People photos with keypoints
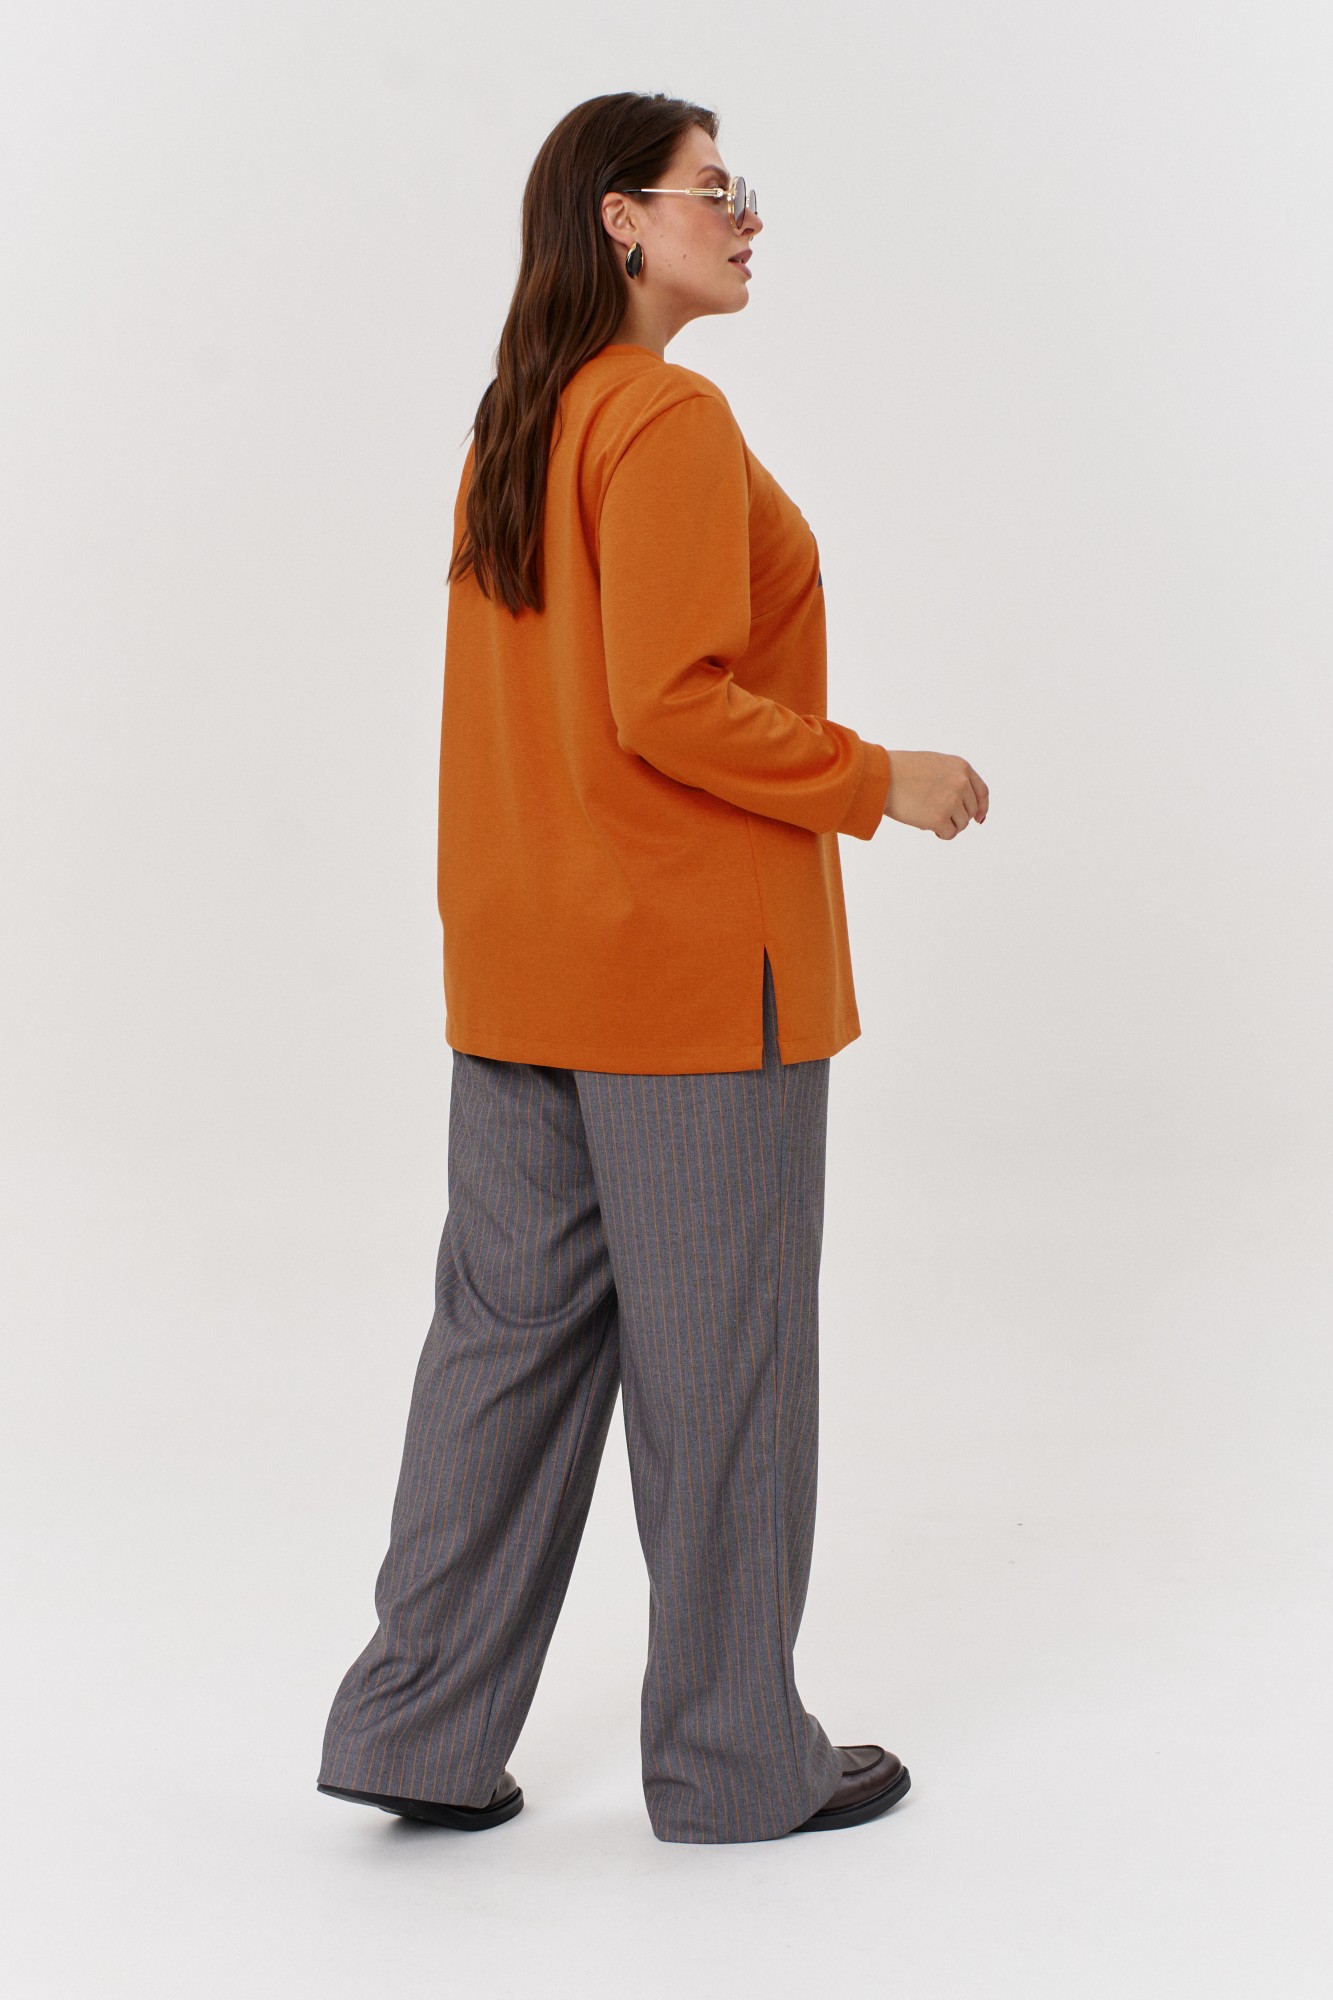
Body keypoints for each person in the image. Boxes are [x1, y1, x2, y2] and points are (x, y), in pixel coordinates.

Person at [316, 89, 988, 1847]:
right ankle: (731, 1760)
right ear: (620, 217)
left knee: (501, 1351)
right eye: (713, 188)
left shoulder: (520, 419)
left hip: (526, 968)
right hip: (689, 980)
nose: (744, 217)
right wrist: (878, 779)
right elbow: (668, 704)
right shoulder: (668, 417)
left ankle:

Task statement —
Your copy should match the data above exactly, apart from the pictures.

Answer to this task —
Body keypoints for each person in the image. Boxes are [x1, y1, x2, y2] and points are (x, y), in pixel coordinates.

Person at [316, 89, 988, 1847]:
right ankle: (731, 1760)
right ear: (620, 217)
left knee: (501, 1351)
right eye: (713, 188)
left shoulder: (520, 419)
left hip: (526, 968)
right hip: (689, 980)
nose: (744, 217)
right wrist: (878, 779)
right elbow: (668, 704)
right shoulder: (668, 417)
left ankle:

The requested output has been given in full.